Terkadang cinta itu memang sedikit menyakitkan, bukan karena cinta itu yang salah mungkin hanya keadaan saja yang kurang bersahabat. Mencari dan menemukan, itu adalah hal yang wajar dalam proses pencarian cinta sejati.
Aku harus melangkah kembali, mencari tempat persinggahan yang lain. Tiara adalah persinggahan sesaat untukku, tapi darisana aku sekali lagi belajar arti mencintai dan arti dari perpisahan. Mungkin terdengar pengecut, tapi aku memilih untuk menjauh dari kehidupannya.

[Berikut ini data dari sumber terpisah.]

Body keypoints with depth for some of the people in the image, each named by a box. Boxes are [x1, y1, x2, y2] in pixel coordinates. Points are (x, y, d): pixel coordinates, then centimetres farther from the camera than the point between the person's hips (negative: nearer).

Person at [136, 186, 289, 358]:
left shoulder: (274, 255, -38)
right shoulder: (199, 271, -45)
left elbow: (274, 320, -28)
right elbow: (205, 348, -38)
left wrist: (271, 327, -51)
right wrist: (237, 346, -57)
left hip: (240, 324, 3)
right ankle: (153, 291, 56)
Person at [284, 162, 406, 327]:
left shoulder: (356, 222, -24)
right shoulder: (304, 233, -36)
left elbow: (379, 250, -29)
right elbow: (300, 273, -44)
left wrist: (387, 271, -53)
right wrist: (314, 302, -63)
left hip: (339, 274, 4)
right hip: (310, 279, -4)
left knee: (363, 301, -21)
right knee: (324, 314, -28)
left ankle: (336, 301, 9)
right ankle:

Semua kembali lagi ke awal, dimana aku dulu hanya bisa memandang Tiara hanya sebatas foto yang terpampang di media sosialnya dan sesekali bertemu di parkiran sekolah. Kuat atau tidak, aku akan melewati hari-hariku mulai detik ini dan kedepan tanpa ditemani olehnya lagi.
“Dear God, the only thing i ask of You is to hold her when I’m not around when I’m much to far away.”
Lagu dari salah satu band rock metal yang kudengarkan keras lewat headset yang tersambung di handphone-ku. Aku hanya bisa berdoa untuk saat ini, semoga Tuhan tetap menjaga Tiara dalam suka maupun duka.
Namanya akan selalu kukenang karena pernah jadi bagian terpenting dalam hidupku meski hanya kurun waktu sesaat. Tak ada penyesalan tersisa, kecuali doa dan harapan untuk meraih cinta yang lebih baik.